Our previous clinical study on cedar pollinosis demonstrated that drinking 'benifuuki' green tea containing 34 mg/day of O-methylated catechin over 1.5 months before pollen dispersion significantly relieved nose-blowing and itchy eyes compared with drinking a placebo green tea containing no O-methylated catechin during the most severe cedar pollen dispersion period.11 Another of our previous studies on mild perennial allergic rhinitis showed that the scores for nasal and eye symptoms of the 'benifuuki' green tea (34 mg/day of O-methylated catechin) intake group were significantly lower than that of a group that drank 'yabukita' at weeks 7-12 for nasal symptom scores, and at weeks 4-12 for eye symptom scores.15

This study showed that the Nasal SMS, NSS, nose-blowing, itchy eyes, tears, throat pain, and hindrance to ADL scores after 1.5 months of consecutive intake of 'benifuuki' green tea before pollen dispersion (long-term intake group) were significantly lower than that of the short-term intake subjects who began their intake after pollen scattering during the most severe cedar pollen scattering period. Furthermore, the AUCs of the Nasal SMS, nose-blowing, tears, throat pain, and hindrance to ADL in the long-term intake group were significantly lower than those of the short-term intake group at the first peak of the pollen season. These results suggest that a 1.5-month consecutive intake of 'benifuuki' green tea prior to pollen exposure is necessary to produce the desired efficacy.

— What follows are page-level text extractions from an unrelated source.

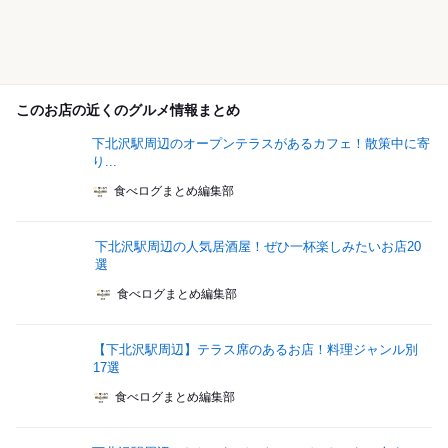
このお店の近くのグルメ情報まとめ
下北沢駅周辺のオープンテラスがあるカフェ！散策中に寄
り...
食べログまとめ編集部
下北沢駅周辺の人気居酒屋！ぜひ一杯楽しみたいお店20
選
食べログまとめ編集部
【下北沢駅周辺】テラス席のあるお店！料理ジャンル別
17選
食べログまとめ編集部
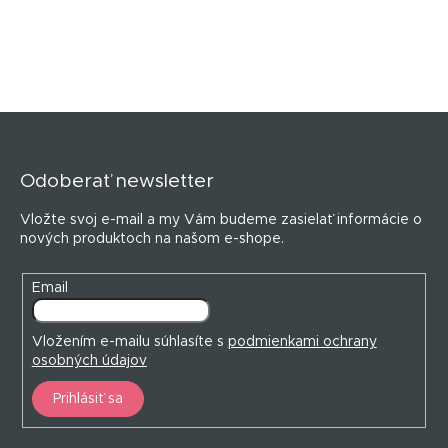
Z
á
p
Odoberať newsletter
ä
t
Vložte svoj e-mail a my Vám budeme zasielať informácie o
i
nových produktoch na našom e-shope.
e
Email
Vložením e-mailu súhlasíte s
podmienkami ochrany
osobných údajov
Prihlásiť sa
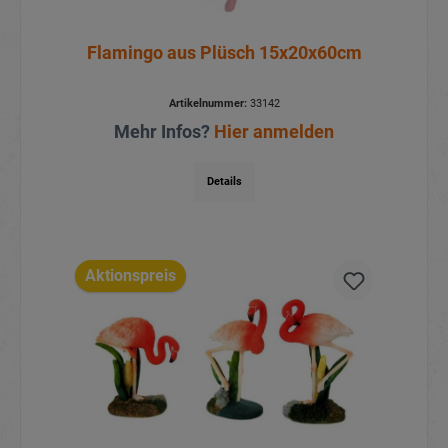
Flamingo aus Plüsch 15x20x60cm
Artikelnummer:
33142
Mehr Infos?
Hier anmelden
Details
Aktionspreis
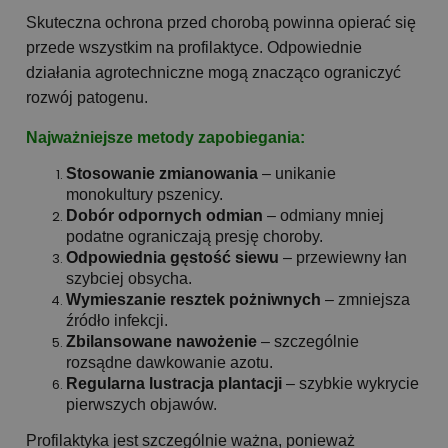
Skuteczna ochrona przed chorobą powinna opierać się
przede wszystkim na profilaktyce. Odpowiednie
działania agrotechniczne mogą znacząco ograniczyć
rozwój patogenu.
Najważniejsze metody zapobiegania:
Stosowanie zmianowania
– unikanie
monokultury pszenicy.
Dobór odpornych odmian
– odmiany mniej
podatne ograniczają presję choroby.
Odpowiednia gęstość siewu
– przewiewny łan
szybciej obsycha.
Wymieszanie resztek pożniwnych
– zmniejsza
źródło infekcji.
Zbilansowane nawożenie
– szczególnie
rozsądne dawkowanie azotu.
Regularna lustracja plantacji
– szybkie wykrycie
pierwszych objawów.
Profilaktyka jest szczególnie ważna, ponieważ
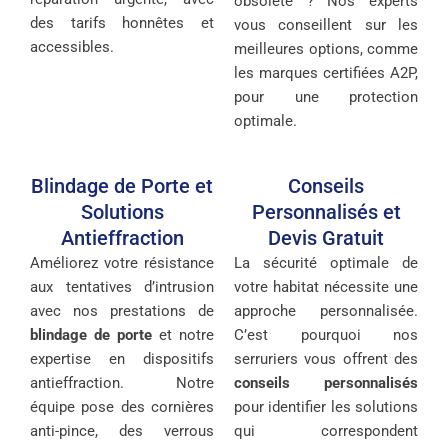
obsolète ? Nos experts
des tarifs honnêtes et
vous conseillent sur les
accessibles.
meilleures options, comme
les marques certifiées A2P,
pour une protection
optimale.
Blindage de Porte et
Conseils
Solutions
Personnalisés et
Antieffraction
Devis Gratuit
Améliorez votre résistance
La sécurité optimale de
aux tentatives d’intrusion
votre habitat nécessite une
avec nos prestations de
approche personnalisée.
blindage de porte
et notre
C’est pourquoi nos
expertise en dispositifs
serruriers vous offrent des
antieffraction. Notre
conseils personnalisés
équipe pose des cornières
pour identifier les solutions
anti-pince, des verrous
qui correspondent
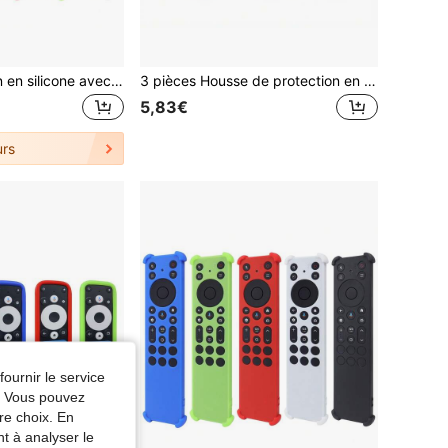
Étui de protection en silicone avec design ajouré et couleur lumineuse pour la télécommande RC833A
3 pièces Housse de protection en silicone, compatible avec la télécommande Apple TV (1ère génération) 4K/HD
5,83€
rs
fournir le service
e. Vous pouvez
re choix. En
nt à analyser le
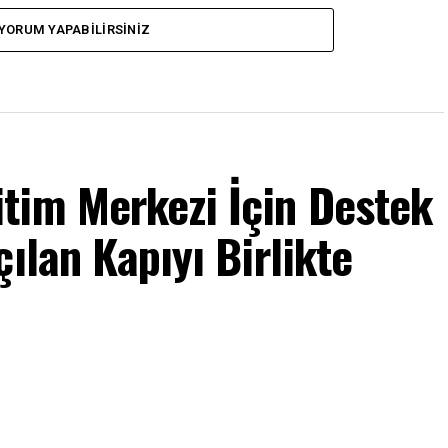
YORUM YAPABILIRSINIZ
tim Merkezi İçin Destek
ılan Kapıyı Birlikte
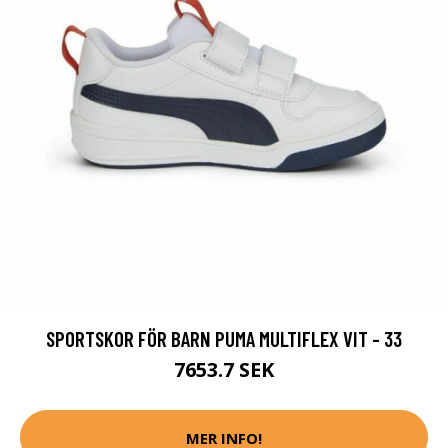
SPORTSKOR FÖR BARN PUMA MULTIFLEX VIT - 33
7653.7 SEK
MER INFO!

The score of hindrance to ADL from weeks 0 to 6 in the long-term intake group was significantly higher than that of the short-term intake group. We surmise that this difference is only owing to the difference of baseline.

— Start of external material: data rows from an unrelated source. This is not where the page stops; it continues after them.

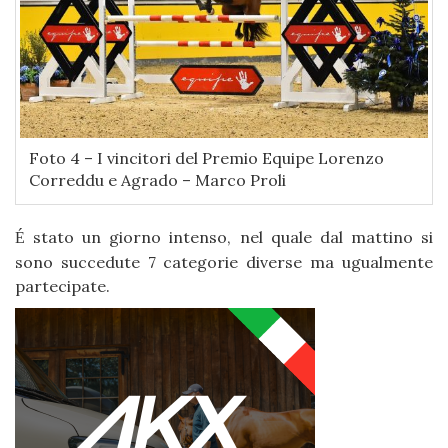
Foto 4 – I vincitori del Premio Equipe Lorenzo
Correddu e Agrado – Marco Proli
stato un giorno intenso, nel quale dal mattino si
É
sono succedute 7 categorie diverse ma ugualmente
partecipate.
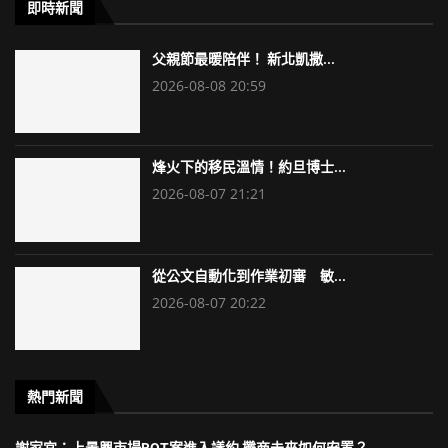
即時新聞
父親節最暖陪伴！ 新北凱撒...
2026-08-08 20:59
烽火下的移民溫情！約旦博士...
2026-08-07 21:21
從公文自動化到作業初審 敏...
2026-08-07 20:22
熱門新聞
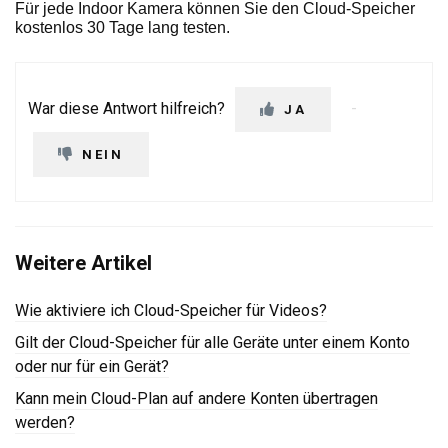
Für jede Indoor Kamera können Sie den Cloud-Speicher
kostenlos 30 Tage lang testen.
War diese Antwort hilfreich?
JA
NEIN
Weitere Artikel
Wie aktiviere ich Cloud-Speicher für Videos?
Gilt der Cloud-Speicher für alle Geräte unter einem Konto
oder nur für ein Gerät?
Kann mein Cloud-Plan auf andere Konten übertragen
werden?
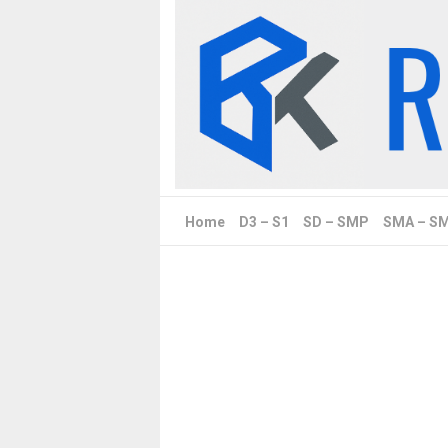
Skip
to
content
Home
D3 – S1
SD – SMP
SMA – S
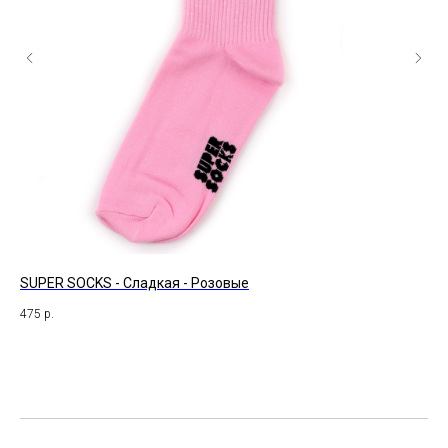
SUPER SOCKS - Сладкая - Розовые
St.
475
р.
47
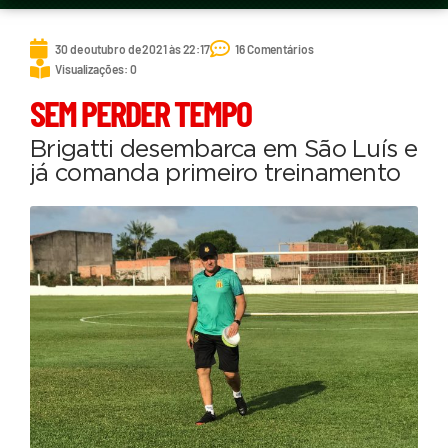
30 de outubro de 2021 às 22:17
16 Comentários
Visualizações: 0
SEM PERDER TEMPO
Brigatti desembarca em São Luís e
já comanda primeiro treinamento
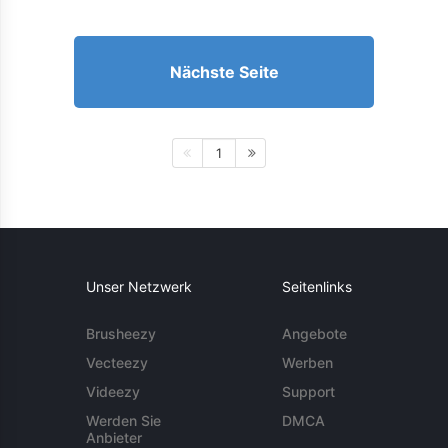
Nächste Seite
1
Unser Netzwerk
Seitenlinks
Brusheezy
Angebote
Vecteezy
Werben
Videezy
Support
Werden Sie
DMCA
Anbieter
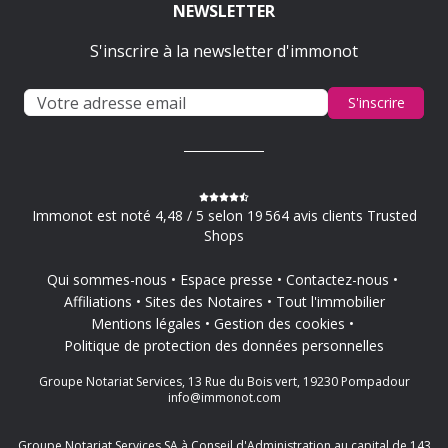
NEWSLETTER
S'inscrire à la newsletter d'immonot
S'inscrire
Immonot est noté 4,48 / 5 selon 19 564 avis clients Trusted
Shops
Qui sommes-nous
Espace presse
Contactez-nous
Affiliations
Sites des Notaires
Tout l'immobilier
Mentions légales
Gestion des cookies
Politique de protection des données personnelles
Groupe Notariat Services, 13 Rue du Bois vert, 19230 Pompadour
info@immonot.com
Groupe Notariat Services SA à Conseil d'Administration au capital de 143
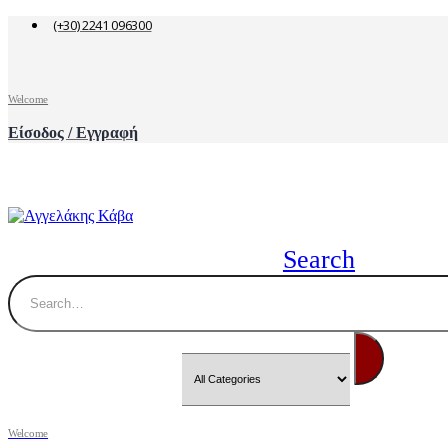
(+30) 2241 096300
Welcome
Είσοδος / Εγγραφή
Search
Welcome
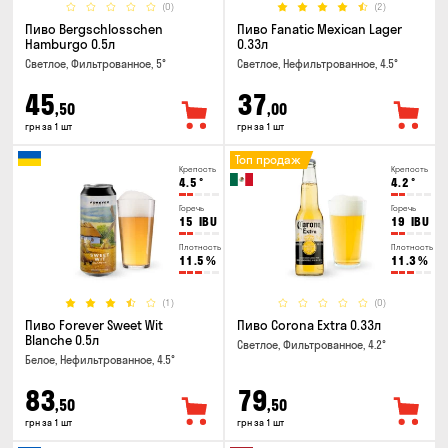
(0)
(2)
Пиво Bergschlosschen
Пиво Fanatic Mexican Lager
Hamburgo 0.5л
0.33л
Светлое, Фильтрованное, 5°
Светлое, Нефильтрованное, 4.5°
45
37
,50
,00
грн за 1 шт
грн за 1 шт
Топ продаж
Крепость
Крепость
4.5
°
4.2
°
Горечь
Горечь
15
IBU
19
IBU
Плотность
Плотность
11.5
%
11.3
%
(1)
(0)
Пиво Forever Sweet Wit
Пиво Corona Extra 0.33л
Blanche 0.5л
Светлое, Фильтрованное, 4.2°
Белое, Нефильтрованное, 4.5°
83
79
,50
,50
грн за 1 шт
грн за 1 шт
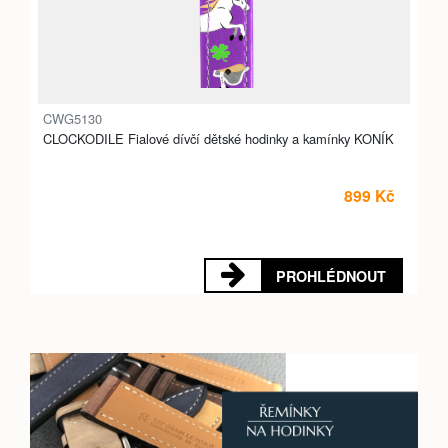
CWG5130
CLOCKODILE Fialové dívčí dětské hodinky a kamínky KONÍK
899 Kč
PROHLÉDNOUT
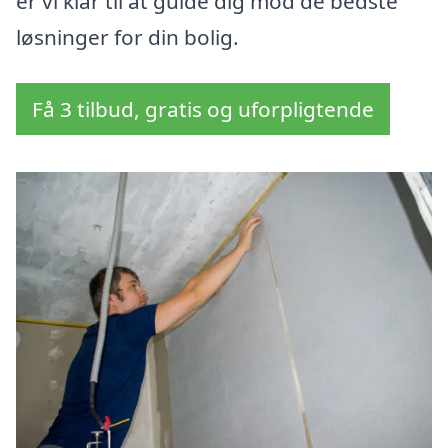
er vi klar til at guide dig mod de bedste
løsninger for din bolig.
Få 3 tilbud, gratis og uforpligtende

Inhibitory effects were clearly identified in short-term in vitro experiments, but this was not the case in clinical tests. Several reasons may account for this discrepancy. First, pollinosis symptoms are not only caused by mast cells but also by other inflammatory cells of the immune system. Although mast cells play a critical role as initiators of IgE-dependent immediate hypersensitivity17 and the suppression of mast cell activation eventually leads to suppression of the entire inflammatory response, this process may take time. Secondly, the mast cells may have already been primed before the pollen season because the immunological microenvironment of patients with seasonal allergic rhinitis shifts to Th2- mediated responses.18 Thus, at allergen exposure the 'primed' mast cells would induce an enhanced allergic inflammatory cascade. Therefore, we concluded that O-methylated EGCG is more effective at restraining the primed mast cell activation that occurs prior to antigen exposure and thereby suppresses the symptoms of pollinosis during the cedar pollen season. It has been reported that early treatment with antihistamine or anti-leukotriene drugs before cedar pollen dispersal is very effective.19 The present clinical effects of long-term intake of O-methylated catechins are in agreement with these studies. We suspect that the crucial step for its efficacy may be effective inhibition of primed mast cells before the appearance of an inflammatory cascade.

The main pillar in the management of seasonal allergic rhinitis is drug treatment such as antihistamines and topical corticosteroids20; however, it is more desirable to relieve the symptoms by modifying lifestyles, for example, by choosing a "better" tea that is consumed every day. The amount of 'benifuuki' taken daily in this study is not an excessive amount. Therefore, a patient with seasonal allergic rhinitis may be able to manage his/her symptoms by drinking 'benifuuki' green tea regularly. We conclude that drinking 'benifuuki' green tea for 1.5 months prior to cedar pollen season is effective in reducing the symptom scores for Japanese cedar pollinosis compared with a short-term intake group which began tea intake after pollen scattering began.